Tartt ne pratique pas le roman réformiste, mais une sorte de littérature d’objets, celles des beaux artefacts qui jalonnent ce récit initiatique au mood gothique, des objets qui sont décrits avec plus de détails et d’attention que les vivants. Les personnages errants du Chardonneret surviennent d’un projet matérialiste qui devient la source de leur oppression/obsession : dans cet Antique Road Show, l’existence du jeune Théo s’organise autour du sujet de ce tableau de 1654 peint par Carel Fabritius, ou alors par l’entremise des antiquités qu’il marchande. Plusieurs des personnages nous parlent d’eux-mêmes en parlant essentiellement le langage (souvent précieux) des choses de prix dont la surface se patine, en vrai ou en contrefait. Si Donna Tartt est une réformatrice, ce serait dans cette quête de beauté et de signal humain dans la matière-mémoire, dans ce monde surchargé d’images et de virtuosité technique que le tableau exemplifie, mais dont le code sensible nous échappe.

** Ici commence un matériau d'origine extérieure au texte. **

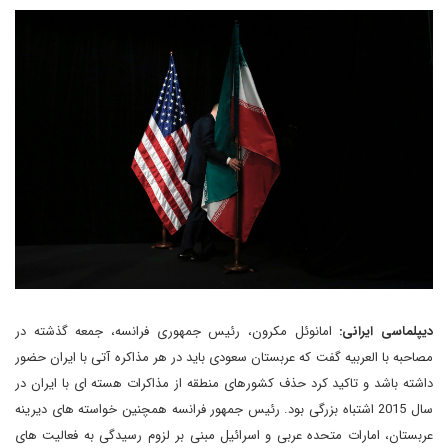
دیپلماسی ایرانی:
امانوئل مکرون، رئیس جمهوری فرانسه، جمعه گذشته در
مصاحبه با العربیه گفت که عربستان سعودی باید در هر مذاکره آتی با ایران حضور
داشته باشد و تاکید کرد حذف کشورهای منطقه از مذاکرات هسته ای با ایران در
سال 2015 اشتباه بزرگی بود. رئیس جمهور فرانسه همچنین خواسته های دیرینه
عربستان، امارات متحده عربی و اسرائیل مبنی بر لزوم رسیدگی به فعالیت های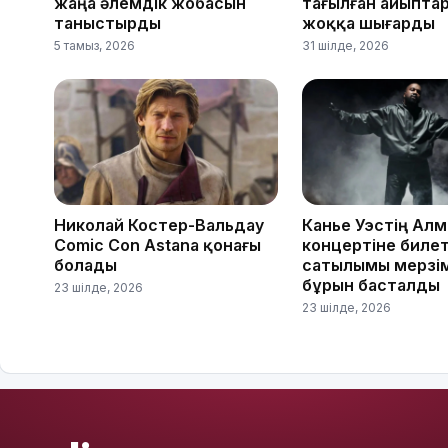
жаңа әлемдік жобасын
тағылған айыпта
таныстырды
жоққа шығарды
5 тамыз, 2026
31 шілде, 2026
Николай Костер-Вальдау
Канье Уэстің Ал
Comic Con Astana қонағы
концертіне биле
болады
сатылымы мерзі
бұрын басталды
23 шілде, 2026
23 шілде, 2026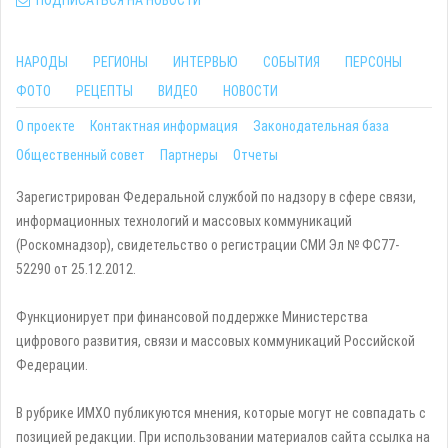
НАРОДЫ
РЕГИОНЫ
ИНТЕРВЬЮ
СОБЫТИЯ
ПЕРСОНЫ
ФОТО
РЕЦЕПТЫ
ВИДЕО
НОВОСТИ
О проекте
Контактная информация
Законодательная база
Общественный совет
Партнеры
Отчеты
Зарегистрирован Федеральной службой по надзору в сфере связи,
информационных технологий и массовых коммуникаций
(Роскомнадзор), свидетельство о регистрации СМИ Эл № ФС77-
52290 от 25.12.2012.
Функционирует при финансовой поддержке Министерства
цифрового развития, связи и массовых коммуникаций Российской
Федерации.
В рубрике ИМХО публикуются мнения, которые могут не совпадать с
позицией редакции. При использовании материалов сайта ссылка на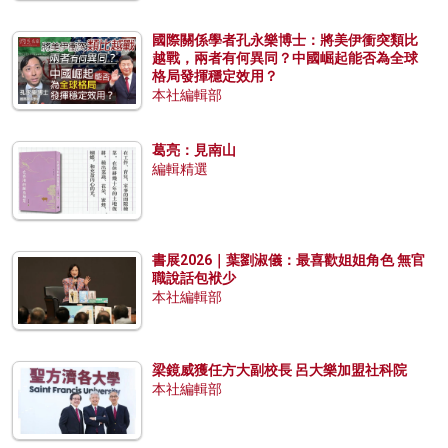
國際關係學者孔永樂博士：將美伊衝突類比
越戰，兩者有何異同？中國崛起能否為全球
格局發揮穩定效用？
本社編輯部
葛亮：見南山
編輯精選
書展2026｜葉劉淑儀：最喜歡姐姐角色 無官
職說話包袱少
本社編輯部
梁鏡威獲任方大副校長 呂大樂加盟社科院
本社編輯部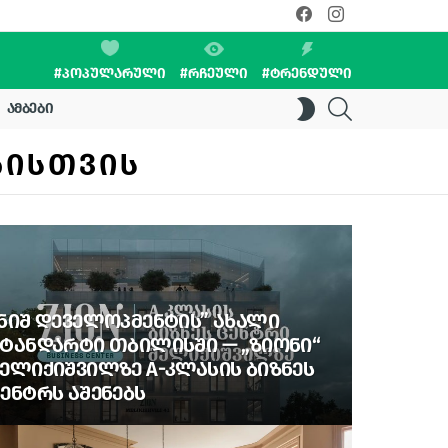
facebook
instagram
#ᲞᲝᲞᲣᲚᲐᲠᲣᲚᲘ
#ᲠᲩᲔᲣᲚᲘ
#ᲢᲠᲔᲜᲓᲣᲚᲘ
SEARCH
SWITCH
ᲐᲛᲑᲔᲑᲘ
SKIN
ᲑᲘᲡᲗᲕᲘᲡ
ᲜᲘᲨ ᲓᲔᲕᲔᲚᲝᲞᲛᲔᲜᲢᲘᲡ” ᲐᲮᲐᲚᲘ
ᲢᲐᲜᲓᲐᲠᲢᲘ ᲗᲑᲘᲚᲘᲡᲨᲘ — „ᲖᲘᲝᲜᲘ“
ᲔᲚᲘᲥᲘᲨᲕᲘᲚᲖᲔ A-ᲙᲚᲐᲡᲘᲡ ᲑᲘᲖᲜᲔᲡ
ᲔᲜᲢᲠᲡ ᲐᲨᲔᲜᲔᲑᲡ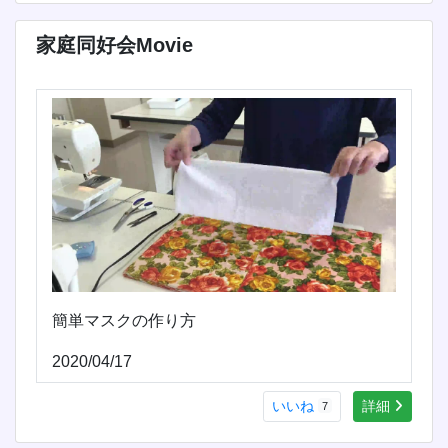
家庭同好会Movie
簡単マスクの作り方
2020/04/17
いいね
詳細
7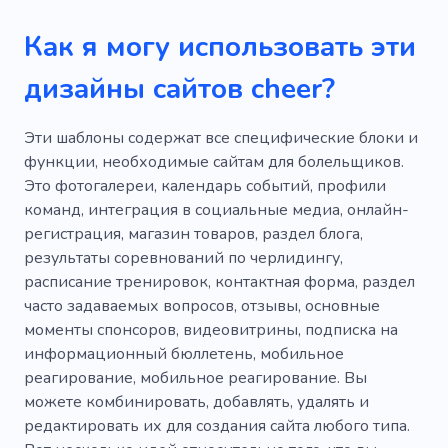
Рептилия
Ветеринарный врач
Как я могу использовать эти
Ребенок
Дети
Детский сад
Магия
дизайны сайтов cheer?
Преподаватель
Цвет
Дети
Обучение
Детский автор
Эти шаблоны содержат все специфические блоки и
функции, необходимые сайтам для болельщиков.
Детская художественная литература
Это фотогалереи, календарь событий, профили
Детская литература
Детская литература
команд, интеграция в социальные медиа, онлайн-
регистрация, магазин товаров, раздел блога,
Детские истории
Медсестра для ребенка
результаты соревнований по черлидингу,
расписание тренировок, контактная форма, раздел
Беременная
Дошкольное заведение
часто задаваемых вопросов, отзывы, основные
Рождение
Беременность
Заседание
моменты спонсоров, видеовитрины, подписка на
информационный бюллетень, мобильное
Мастер-класс
Коллоквиум
Выставка
реагирование, мобильное реагирование. Вы
можете комбинировать, добавлять, удалять и
Юбилей
Прокат
Аренда помещения
редактировать их для создания сайта любого типа.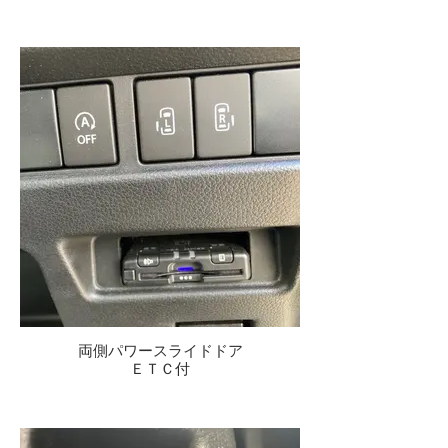
両側パワースライドドア
ＥＴＣ付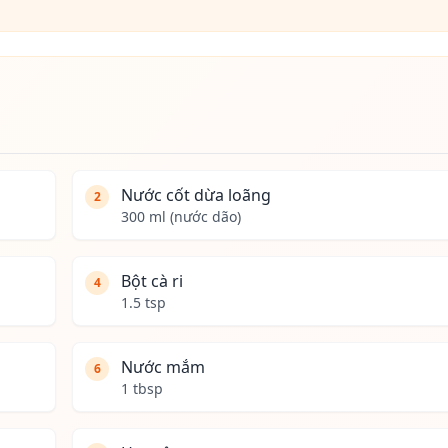
Nước cốt dừa loãng
2
300 ml (nước dão)
Bột cà ri
4
1.5 tsp
Nước mắm
6
1 tbsp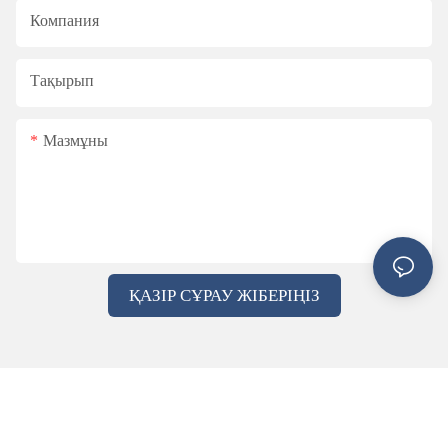
Компания
Тақырып
Мазмұны
ҚАЗІР СҰРАУ ЖІБЕРІҢІЗ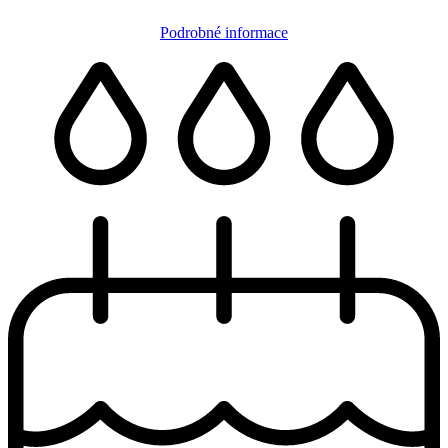
Podrobné informace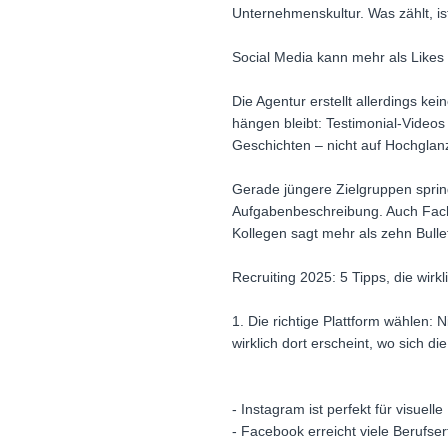
Unternehmenskultur. Was zählt, ist
Social Media kann mehr als Likes
Die Agentur erstellt allerdings k
hängen bleibt: Testimonial-Videos
Geschichten – nicht auf Hochglanz
Gerade jüngere Zielgruppen spring
Aufgabenbeschreibung. Auch Fachkr
Kollegen sagt mehr als zehn Bullet
Recruiting 2025: 5 Tipps, die wirk
1. Die richtige Plattform wählen: N
wirklich dort erscheint, wo sich di
- Instagram ist perfekt für visuelle
- Facebook erreicht viele Berufser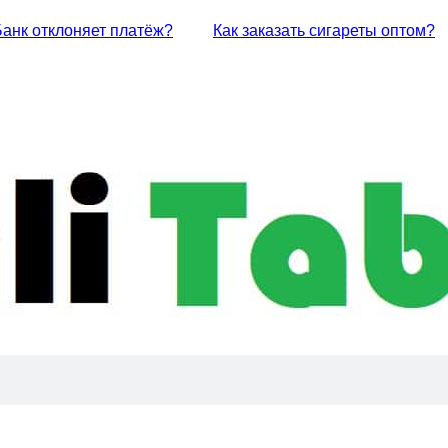
Банк отклоняет платёж?
Как заказать сигареты оптом?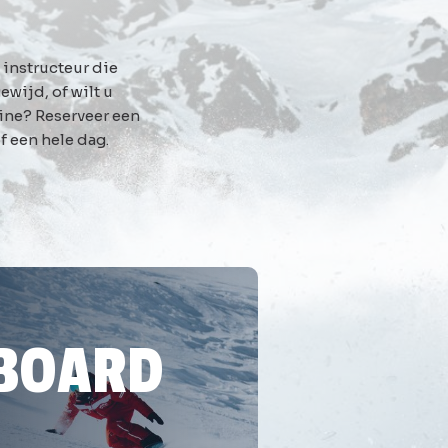
 instructeur die
ewijd, of wilt u
ine? Reserveer een
f een hele dag.
BOARD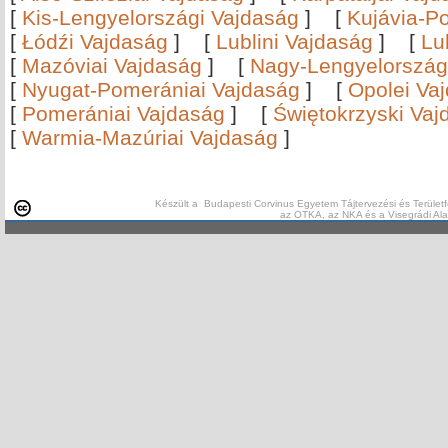
[
Kis-Lengyelországi Vajdaság
]
[
Kujávia-P
[
Łódźi Vajdaság
]
[
Lublini Vajdaság
]
[
Lu
[
Mazóviai Vajdaság
]
[
Nagy-Lengyelország
[
Nyugat-Pomerániai Vajdaság
]
[
Opolei Va
[
Pomerániai Vajdaság
]
[
Świętokrzyski Vaj
[
Warmia-Mazúriai Vajdaság
]
Készült a Budapesti Corvinus Egyetem Tájtervezési és Területf
az OTKA, az NKA és a Visegrádi Al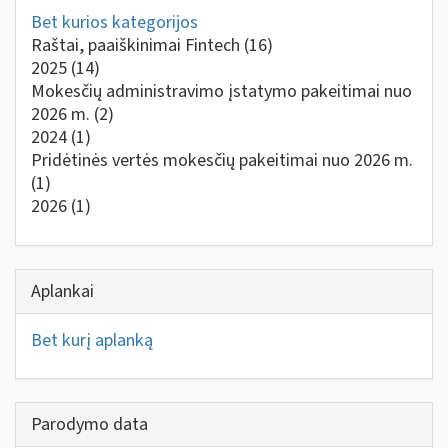
Bet kurios kategorijos
Raštai, paaiškinimai Fintech
(16)
2025
(14)
Mokesčių administravimo įstatymo pakeitimai nuo
2026 m.
(2)
2024
(1)
Pridėtinės vertės mokesčių pakeitimai nuo 2026 m.
(1)
2026
(1)
Aplankai
Bet kurį aplanką
Parodymo data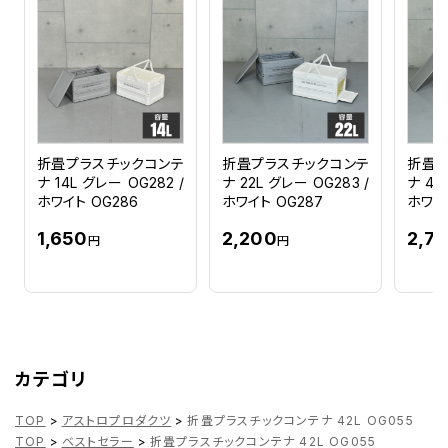
折畳プラスチックコンテ
折畳プラスチックコンテ
折畳プ
ナ 14L グレー OG282 /
ナ 22L グレー OG283 /
ナ 42
ホワイト OG286
ホワイト OG287
ホワイト
1,650
2,200
2,7
円
円
カテゴリ
TOP
>
アストロプロダクツ
>
折畳プラスチックコンテナ 42L OG055
TOP
>
ベストセラー
>
折畳プラスチックコンテナ 42L OG055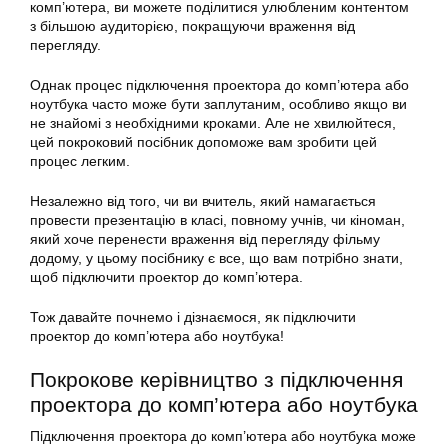
комп’ютера, ви можете поділитися улюбленим контентом
з більшою аудиторією, покращуючи враження від
перегляду.
Однак процес підключення проектора до комп’ютера або
ноутбука часто може бути заплутаним, особливо якщо ви
не знайомі з необхідними кроками. Але не хвилюйтеся,
цей покроковий посібник допоможе вам зробити цей
процес легким.
Незалежно від того, чи ви вчитель, який намагається
провести презентацію в класі, повному учнів, чи кіноман,
який хоче перенести враження від перегляду фільму
додому, у цьому посібнику є все, що вам потрібно знати,
щоб підключити проектор до комп’ютера.
Тож давайте почнемо і дізнаємося, як підключити
проектор до комп’ютера або ноутбука!
Покрокове керівництво з підключення
проектора до комп’ютера або ноутбука
Підключення проектора до комп’ютера або ноутбука може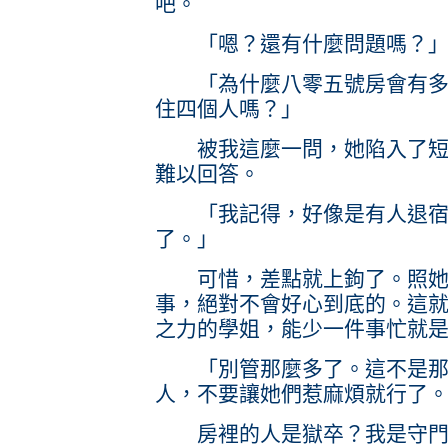
吧。
「嗯？還有什麼問題嗎？
「為什麼八零五號房會有多出
住四個人嗎？」
被我這麼一問，她陷入了短暫
難以回答。
「我記得，好像是有人退宿
了。」
可惜，差點就上鉤了。照她
事，絕對不會好心到底的。這
之力的學姐，能少一件事忙就
「別管那麼多了。這不是那
人，不要讓她們惹麻煩就行了
房裡的人是獄卒？我是守門的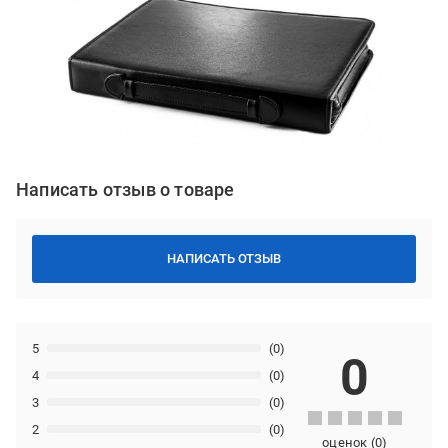
Написать отзыв о товаре
НАПИСАТЬ ОТЗЫВ
5
(0)
0
4
(0)
3
(0)
2
(0)
оценок
(
0
)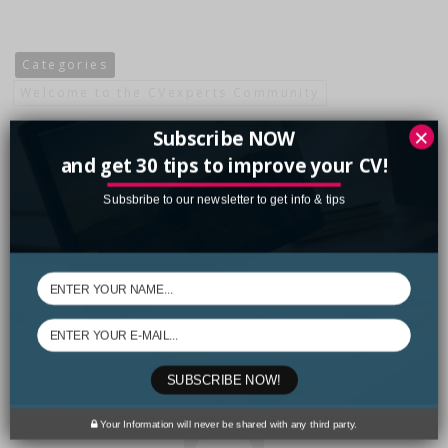
Categories
Welcome to the CVexperts Community
×
Subscribe NOW
and get 30 tips to improve your CV!
Subsbribe to our newsletter to get info & tips
0
likes
SUBSCRIBE NOW!
Your Information will never be shared with any third party.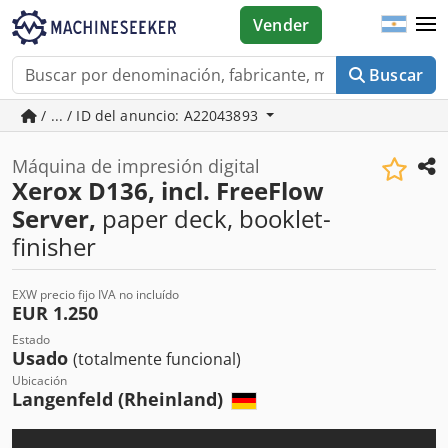
Vender
Buscar
/ ... / ID del anuncio: A22043893
Máquina de impresión digital
Xerox D136, incl. FreeFlow
Server,
paper deck, booklet-
finisher
EXW precio fijo IVA no incluído
EUR 1.250
Estado
Usado
(totalmente funcional)
Ubicación
Langenfeld (Rheinland)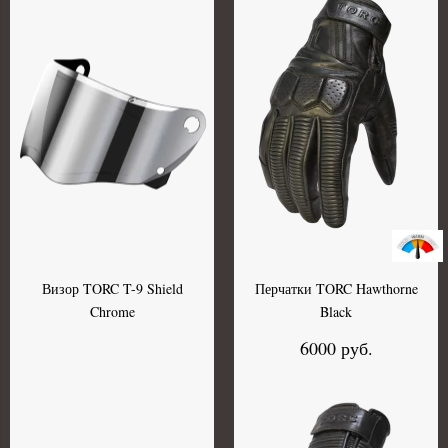
Визор TORC T-9 Shield
Перчатки TORC Hawthorne
Chrome
Black
6000 руб.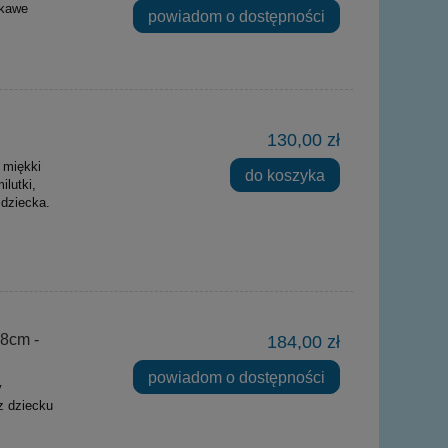
ekawe
powiadom o dostępności
130,00 zł
 miękki
do koszyka
ilutki,
 dziecka.
8cm -
184,00 zł
powiadom o dostępności
y
z dziecku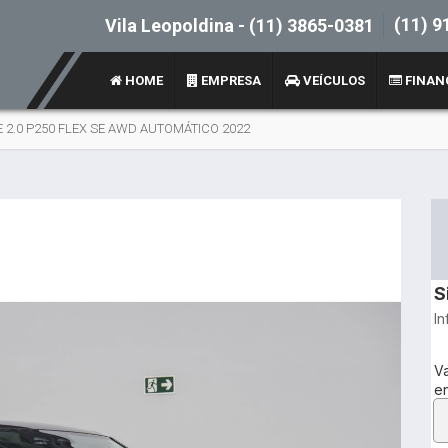
(11) 9
Vila Leopoldina -
(11) 3865-0381
HOME
EMPRESA
VEÍCULOS
FINAN
2.0 P250 FLEX SE AWD AUTOMÁTICO 2022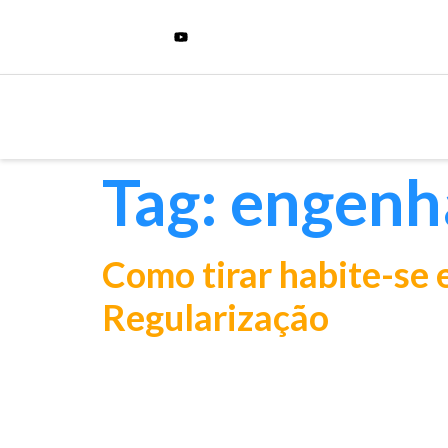
Tag:
engenh
Como tirar habite-se 
Regularização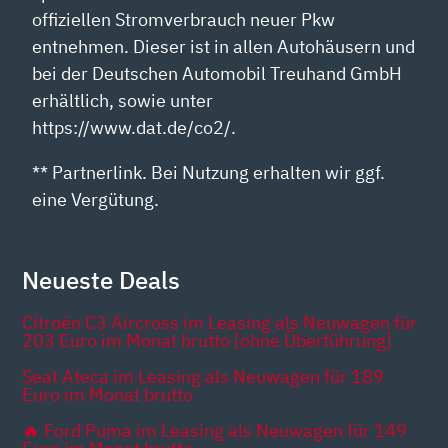
offiziellen Stromverbrauch neuer Pkw
entnehmen. Dieser ist in allen Autohäusern und
bei der Deutschen Automobil Treuhand GmbH
erhältlich, sowie unter
https://www.dat.de/co2/.
** Partnerlink. Bei Nutzung erhalten wir ggf.
eine Vergütung.
Neueste Deals
Citroën C3 Aircross im Leasing als Neuwagen für
203 Euro im Monat brutto [ohne Überführung]
Seat Ateca im Leasing als Neuwagen für 189
Euro im Monat brutto
🔥 Ford Puma im Leasing als Neuwagen für 149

Si Tartt prétend à une forme de rédemption, ce serait celle de la république esthétique. On investit/s’investit dans les oeuvres, et l’art nous sauvera peut-être un peu. Et si l’art était lui-même une espèce menacée ? Le roman s’ouvre par un acte terroriste dans un musée qui tue la mère de Théo; le tableau du Chardonneret dont celui-ci s’empare comme un talisman sera son salut. Qu’importe de savoir qui est responsable de l’explosion terroriste, c’est le symbole du musée en ruines qui détient la clé. Dans la destruction culturelle totale, des cendres mythiques, à travers le petit oiseau, renaîtront l’enfant et l’homme. Au-delà des conversations vernissées, ces oeuvres et ces vieux meubles sont l’origine d’une sorte de « transfiguration du banal » pour ceux qui aspirent à la beauté, à l’amour ou au sens. Les oeuvres deviennent le relais d’une expérience narrative essentielle que les êtres humains n’arrivent plus toujours à susciter à travers des rencontres. C’est ce que ce livre raconte, c’est aussi ce qu’il tente, en fonction auto-référentielle, d’achever par la qualité de son écriture même. La bibliothèque publique de New York aurait servi de refuge à l’auteure; elle y aurait écrit cette oeuvre de résistance pour l’art littéraire et les autres, pour la survie de notre être-oiseau, si léger, si lourd, tombant distraitement du nid. C’est pour cette raison qu’il faut le lire jusqu’au bout, malgré tout : pour sortir des décombres ou du vide, pour prendre le vent. Et c’est pour cette raison qu’il faut passer le mot, ou le chant, au suivant.